# [EXCERPTED PASSAGE]

Also known as: Coker’s Commercial Rooms, Warner’s Hotel

Location: 50 Cathedral Square, Christchurch City Centre

Current status: Demolished

Active: 1863–2011 (as a music venue: c. 1980s–2010)

History

Few buildings in Christchurch matched the longevity or layered history of Warners Hotel at 50 Cathedral Square. The site’s story begins in 1863, when John Etherden Coker — a former Inspector of Public Nuisances for Christchurch City — opened his Commercial and Dining Rooms on Town Section 702, at the northeast corner of Cathedral Square. William Francis Warner, a former sea captain who had earned a measure of celebrity for saving a passenger’s life during an 1861 voyage on the brig Reah Sylvia, purchased the establishment in the mid-1870s and lent it his name. Warner was described in the press of his era as “shrewd, business-like, practical, with the readiness of resource which characterises old salts,” and he oversaw decades of expansion before drowning in a boating accident on the Avon Heathcote Estuary in 1896.

By 1891 the hotel had grown to 78 rooms, complete with ladies’ dining and drawing rooms, sample rooms for commercial travellers, and modern bathrooms. Fire destroyed the wooden original on 24 April 1900, gutting the building overnight; a brick replacement was commissioned immediately. On 29 October 1901 a grand new hotel, designed by architect Joseph Maddison in the Victorian Free Classical style, opened its doors with over 120 rooms, cedar-fitted bars with bevelled mirrors, electric reading lamps in each room, and a dining room seating 200 beneath ornamental ceilings. A fourth storey was added in 1910, maintaining the building’s architectural integrity by shifting the entrance pediment up one floor. In 1917, the northern end of the building was demolished to build the Liberty Theatre — seating 1,400 and later renamed the Savoy Theatre — partly as a noise buffer between hotel guests and the adjacent Lyttelton Times printing presses. The Savoy was itself demolished in 1993, and the resulting gap became a popular beer garden.

# [DATA SUPPLIED]
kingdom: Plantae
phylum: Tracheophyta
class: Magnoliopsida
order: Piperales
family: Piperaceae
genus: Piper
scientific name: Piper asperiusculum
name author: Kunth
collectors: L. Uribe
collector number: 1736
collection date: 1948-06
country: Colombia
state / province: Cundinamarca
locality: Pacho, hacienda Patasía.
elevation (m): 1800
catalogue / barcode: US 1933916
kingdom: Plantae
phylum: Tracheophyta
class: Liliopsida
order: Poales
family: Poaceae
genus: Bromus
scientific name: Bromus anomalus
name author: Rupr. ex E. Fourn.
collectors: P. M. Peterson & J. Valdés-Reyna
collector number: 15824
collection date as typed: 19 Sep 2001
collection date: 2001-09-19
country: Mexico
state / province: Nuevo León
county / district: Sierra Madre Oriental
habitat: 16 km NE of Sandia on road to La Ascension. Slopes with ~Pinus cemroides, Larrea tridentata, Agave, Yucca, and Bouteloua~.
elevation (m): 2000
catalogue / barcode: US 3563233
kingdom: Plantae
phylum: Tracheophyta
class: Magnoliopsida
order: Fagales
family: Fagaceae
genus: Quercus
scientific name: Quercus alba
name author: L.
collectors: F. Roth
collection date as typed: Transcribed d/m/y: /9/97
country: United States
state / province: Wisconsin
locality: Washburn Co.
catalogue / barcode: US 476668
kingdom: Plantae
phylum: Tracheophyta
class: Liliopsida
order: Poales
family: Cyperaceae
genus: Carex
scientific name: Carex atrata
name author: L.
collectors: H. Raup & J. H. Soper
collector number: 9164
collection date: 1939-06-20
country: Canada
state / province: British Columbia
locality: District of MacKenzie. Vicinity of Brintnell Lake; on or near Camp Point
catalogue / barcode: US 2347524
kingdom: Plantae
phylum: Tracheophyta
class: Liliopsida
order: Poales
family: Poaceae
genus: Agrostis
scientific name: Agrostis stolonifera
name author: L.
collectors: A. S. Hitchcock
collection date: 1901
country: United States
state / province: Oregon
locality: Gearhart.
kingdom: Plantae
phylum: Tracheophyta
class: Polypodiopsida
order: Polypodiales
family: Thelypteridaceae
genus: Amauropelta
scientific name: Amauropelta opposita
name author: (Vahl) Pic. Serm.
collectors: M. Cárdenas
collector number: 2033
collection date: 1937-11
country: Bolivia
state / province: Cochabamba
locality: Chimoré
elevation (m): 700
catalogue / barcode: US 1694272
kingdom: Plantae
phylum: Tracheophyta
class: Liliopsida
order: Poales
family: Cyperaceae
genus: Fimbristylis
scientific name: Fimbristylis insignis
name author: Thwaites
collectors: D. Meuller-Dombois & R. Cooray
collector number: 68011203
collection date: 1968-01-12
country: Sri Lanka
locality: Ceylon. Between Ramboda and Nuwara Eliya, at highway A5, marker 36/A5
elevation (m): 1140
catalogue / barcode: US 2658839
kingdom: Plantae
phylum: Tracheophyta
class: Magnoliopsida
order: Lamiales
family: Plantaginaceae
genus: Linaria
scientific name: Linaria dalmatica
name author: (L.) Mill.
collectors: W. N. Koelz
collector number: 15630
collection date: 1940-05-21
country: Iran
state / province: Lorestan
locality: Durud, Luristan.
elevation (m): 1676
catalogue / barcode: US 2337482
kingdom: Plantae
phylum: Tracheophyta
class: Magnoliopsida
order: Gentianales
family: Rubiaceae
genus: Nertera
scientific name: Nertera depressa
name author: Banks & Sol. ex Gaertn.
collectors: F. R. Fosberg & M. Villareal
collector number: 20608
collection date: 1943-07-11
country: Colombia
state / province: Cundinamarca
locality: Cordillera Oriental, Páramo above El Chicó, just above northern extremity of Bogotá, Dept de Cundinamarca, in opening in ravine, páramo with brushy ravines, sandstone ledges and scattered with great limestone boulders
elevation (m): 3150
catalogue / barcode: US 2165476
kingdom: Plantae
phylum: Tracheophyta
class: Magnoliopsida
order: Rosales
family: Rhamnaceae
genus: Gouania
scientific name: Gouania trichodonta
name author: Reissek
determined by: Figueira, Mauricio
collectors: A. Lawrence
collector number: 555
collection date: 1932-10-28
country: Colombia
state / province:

# [REQUIRED TASK]
Please continue the Warners Hotel history from its last sentence.

# [ANSWER TO THE TASK]
Heritage New Zealand registered the building as a Category II historic place in April 1997. In 2010 a 14-storey Novotel opened behind a faithful replica of the original 1910 façade. As a live music venue, Warners Hotel found its heyday in the 1980s and 1990s, when its bar hosted Thursday-night gigs that became a fixture of the Christchurch music scene. Documented performances include Radiohead (June 1994), The Mutton Birds (May 1994), Dead Moon (February 1996), The Chills (September 1996), Shihad (February, August and November 1996), the 3Ds (August 1996), NoMeansNo (November 1995), Paw (December 1995), and multiple shows by Straitjacket Fits, David Kilgour, Headless Chickens, The Jean-Paul Sartre Experience, The Bats, and Bailterspace. The February 2011 Canterbury earthquake caused severe structural damage to the heritage building, and by November 2011 the historic portion had been demolished. The Novotel reopened in August 2013 after its own earthquake repairs.

Gigs at this point (mainly at Warners in Cathedral Square on a Thursday night, although the Dux de Lux was also a mainstay as well) often saw large crowds, with Warners sometimes attracting 800 people.